Named joint coordinates ::

»»

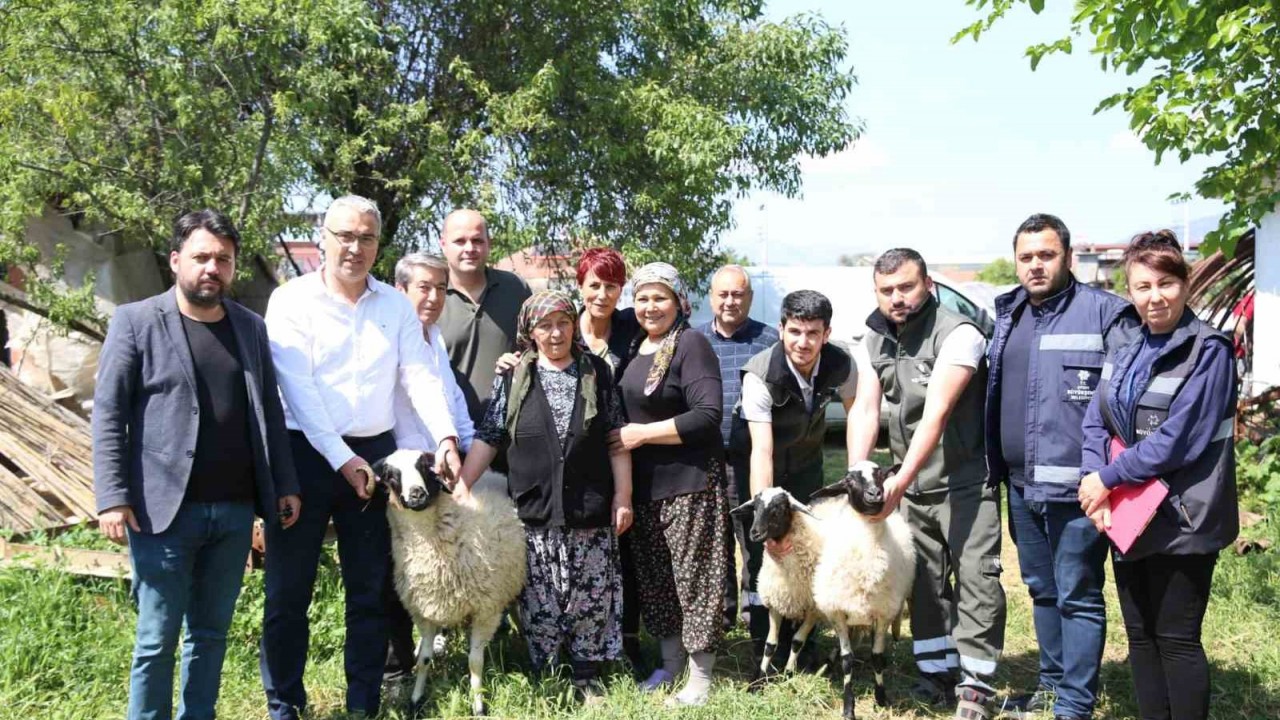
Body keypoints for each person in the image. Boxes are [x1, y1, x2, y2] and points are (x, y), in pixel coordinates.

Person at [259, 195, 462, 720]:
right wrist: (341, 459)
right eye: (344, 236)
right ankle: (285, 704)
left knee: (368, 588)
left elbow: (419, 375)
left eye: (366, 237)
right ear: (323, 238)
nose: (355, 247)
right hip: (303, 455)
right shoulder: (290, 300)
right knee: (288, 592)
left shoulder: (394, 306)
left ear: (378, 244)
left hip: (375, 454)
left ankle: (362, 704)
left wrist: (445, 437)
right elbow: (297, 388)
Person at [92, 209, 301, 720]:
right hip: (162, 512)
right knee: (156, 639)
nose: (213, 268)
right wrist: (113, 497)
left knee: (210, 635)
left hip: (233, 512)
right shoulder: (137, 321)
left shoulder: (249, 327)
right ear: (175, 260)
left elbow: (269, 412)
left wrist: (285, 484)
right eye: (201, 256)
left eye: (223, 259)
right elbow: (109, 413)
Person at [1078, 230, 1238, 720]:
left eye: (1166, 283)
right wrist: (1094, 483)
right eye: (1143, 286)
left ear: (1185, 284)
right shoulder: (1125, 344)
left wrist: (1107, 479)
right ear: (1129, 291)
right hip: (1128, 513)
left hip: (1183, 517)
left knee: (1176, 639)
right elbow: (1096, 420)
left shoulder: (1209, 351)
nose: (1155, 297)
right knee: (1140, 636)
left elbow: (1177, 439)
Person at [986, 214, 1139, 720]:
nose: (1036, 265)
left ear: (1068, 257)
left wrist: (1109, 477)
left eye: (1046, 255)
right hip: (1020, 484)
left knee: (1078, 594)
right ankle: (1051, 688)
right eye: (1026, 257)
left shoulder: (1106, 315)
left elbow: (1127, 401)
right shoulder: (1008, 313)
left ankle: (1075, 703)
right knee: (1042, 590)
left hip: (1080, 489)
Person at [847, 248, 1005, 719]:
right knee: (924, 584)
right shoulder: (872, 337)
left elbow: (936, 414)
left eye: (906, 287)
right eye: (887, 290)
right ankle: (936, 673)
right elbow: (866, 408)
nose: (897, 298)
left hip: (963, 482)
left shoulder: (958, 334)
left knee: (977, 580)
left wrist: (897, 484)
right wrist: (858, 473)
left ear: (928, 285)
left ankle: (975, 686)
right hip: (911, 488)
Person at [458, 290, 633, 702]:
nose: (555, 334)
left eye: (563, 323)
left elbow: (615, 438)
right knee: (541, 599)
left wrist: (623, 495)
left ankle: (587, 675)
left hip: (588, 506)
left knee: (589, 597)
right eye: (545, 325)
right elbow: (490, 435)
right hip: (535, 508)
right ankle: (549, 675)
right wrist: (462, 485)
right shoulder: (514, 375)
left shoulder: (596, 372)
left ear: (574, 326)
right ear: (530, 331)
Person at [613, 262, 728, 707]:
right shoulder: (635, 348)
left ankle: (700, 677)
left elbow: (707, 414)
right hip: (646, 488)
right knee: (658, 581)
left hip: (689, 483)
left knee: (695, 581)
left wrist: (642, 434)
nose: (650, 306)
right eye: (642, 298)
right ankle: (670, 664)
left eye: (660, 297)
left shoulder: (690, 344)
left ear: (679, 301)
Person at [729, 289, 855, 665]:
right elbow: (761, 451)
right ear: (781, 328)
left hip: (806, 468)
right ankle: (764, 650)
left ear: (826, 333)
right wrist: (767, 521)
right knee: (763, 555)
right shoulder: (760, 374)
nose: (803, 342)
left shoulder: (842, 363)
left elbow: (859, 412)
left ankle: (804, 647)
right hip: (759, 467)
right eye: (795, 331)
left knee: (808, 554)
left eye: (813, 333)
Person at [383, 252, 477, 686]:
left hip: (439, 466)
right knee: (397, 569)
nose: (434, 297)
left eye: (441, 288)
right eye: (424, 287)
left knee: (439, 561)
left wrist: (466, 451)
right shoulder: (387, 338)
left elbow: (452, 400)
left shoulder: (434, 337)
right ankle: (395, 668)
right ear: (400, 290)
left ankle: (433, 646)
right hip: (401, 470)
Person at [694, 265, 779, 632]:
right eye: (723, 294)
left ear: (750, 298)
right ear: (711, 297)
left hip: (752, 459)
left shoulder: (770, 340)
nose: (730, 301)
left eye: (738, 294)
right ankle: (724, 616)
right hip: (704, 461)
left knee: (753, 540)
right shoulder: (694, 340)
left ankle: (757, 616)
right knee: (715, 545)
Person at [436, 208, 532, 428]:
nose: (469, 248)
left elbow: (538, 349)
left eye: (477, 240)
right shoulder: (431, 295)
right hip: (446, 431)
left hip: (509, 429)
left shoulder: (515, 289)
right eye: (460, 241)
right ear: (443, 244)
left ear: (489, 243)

««

EXERCISE DIRECTIONS ::
Write out every record exactly. Leave the pictures out.

RESPONSE ::
Body keypoints for each person in the image. Boxes are [x1, y1, x2, y2] and points are (x, y), in pixel coordinates.

Person at [259, 195, 462, 720]:
right wrist: (341, 459)
right eye: (344, 236)
right ankle: (285, 704)
left knee: (368, 588)
left elbow: (419, 375)
left eye: (366, 237)
right ear: (323, 238)
nose: (355, 247)
right hip: (303, 455)
right shoulder: (290, 300)
right knee: (288, 592)
left shoulder: (394, 306)
left ear: (378, 244)
left hip: (375, 454)
left ankle: (362, 704)
left wrist: (445, 437)
right elbow: (297, 388)
Person at [92, 209, 301, 720]:
right hip: (162, 512)
right knee: (156, 639)
nose: (213, 268)
right wrist: (113, 497)
left knee: (210, 635)
left hip: (233, 512)
right shoulder: (137, 321)
left shoulder: (249, 327)
right ear: (175, 260)
left elbow: (269, 412)
left wrist: (285, 484)
right eye: (201, 256)
left eye: (223, 259)
right elbow: (109, 413)
Person at [1078, 230, 1238, 720]:
left eye: (1166, 283)
right wrist: (1094, 483)
right eye: (1143, 286)
left ear: (1185, 284)
right shoulder: (1125, 344)
left wrist: (1107, 479)
right ear: (1129, 291)
right hip: (1128, 513)
left hip: (1183, 517)
left knee: (1176, 639)
right elbow: (1096, 420)
left shoulder: (1209, 351)
nose: (1155, 297)
right knee: (1140, 636)
left elbow: (1177, 439)
Person at [986, 214, 1139, 720]:
nose: (1036, 265)
left ear: (1068, 257)
left wrist: (1109, 477)
left eye: (1046, 255)
right hip: (1020, 484)
left knee: (1078, 594)
right ankle: (1051, 688)
right eye: (1026, 257)
left shoulder: (1106, 315)
left elbow: (1127, 401)
right shoulder: (1008, 313)
left ankle: (1075, 703)
right knee: (1042, 590)
left hip: (1080, 489)
Person at [847, 248, 1005, 719]:
right knee: (924, 584)
right shoulder: (872, 337)
left elbow: (936, 414)
left eye: (906, 287)
right eye: (887, 290)
right ankle: (936, 673)
right elbow: (866, 408)
nose: (897, 298)
left hip: (963, 482)
left shoulder: (958, 334)
left knee: (977, 580)
left wrist: (897, 484)
right wrist: (858, 473)
left ear: (928, 285)
left ankle: (975, 686)
right hip: (911, 488)
Person at [458, 290, 633, 702]:
nose: (555, 334)
left eye: (563, 323)
left elbow: (615, 438)
right knee: (541, 599)
left wrist: (623, 495)
left ankle: (587, 675)
left hip: (588, 506)
left knee: (589, 597)
right eye: (545, 325)
right elbow: (490, 435)
right hip: (535, 508)
right ankle: (549, 675)
right wrist: (462, 485)
right shoulder: (514, 375)
left shoulder: (596, 372)
left ear: (574, 326)
right ear: (530, 331)
Person at [613, 262, 728, 707]:
right shoulder: (635, 348)
left ankle: (700, 677)
left elbow: (707, 414)
right hip: (646, 488)
right knee: (658, 581)
left hip: (689, 483)
left knee: (695, 581)
left wrist: (642, 434)
nose: (650, 306)
right eye: (642, 298)
right ankle: (670, 664)
left eye: (660, 297)
left shoulder: (690, 344)
left ear: (679, 301)
Person at [729, 289, 855, 665]:
right elbow: (761, 451)
right ear: (781, 328)
left hip: (806, 468)
right ankle: (764, 650)
left ear: (826, 333)
right wrist: (767, 521)
right knee: (763, 555)
right shoulder: (760, 374)
nose: (803, 342)
left shoulder: (842, 363)
left elbow: (859, 412)
left ankle: (804, 647)
right hip: (759, 467)
right eye: (795, 331)
left knee: (808, 554)
left eye: (813, 333)
Person at [383, 252, 477, 686]:
left hip: (439, 466)
right knee: (397, 569)
nose: (434, 297)
left eye: (441, 288)
right eye: (424, 287)
left knee: (439, 561)
left wrist: (466, 451)
right shoulder: (387, 338)
left elbow: (452, 400)
left shoulder: (434, 337)
right ankle: (395, 668)
right ear: (400, 290)
left ankle: (433, 646)
right hip: (401, 470)
Person at [694, 265, 779, 632]:
right eye: (723, 294)
left ear: (750, 298)
right ear: (711, 297)
left hip: (752, 459)
left shoulder: (770, 340)
nose: (730, 301)
left eye: (738, 294)
right ankle: (724, 616)
right hip: (704, 461)
left knee: (753, 540)
right shoulder: (694, 340)
left ankle: (757, 616)
right knee: (715, 545)
Person at [436, 208, 532, 428]:
nose: (469, 248)
left elbow: (538, 349)
left eye: (477, 240)
right shoulder: (431, 295)
right hip: (446, 431)
left hip: (509, 429)
left shoulder: (515, 289)
right eye: (460, 241)
right ear: (443, 244)
left ear: (489, 243)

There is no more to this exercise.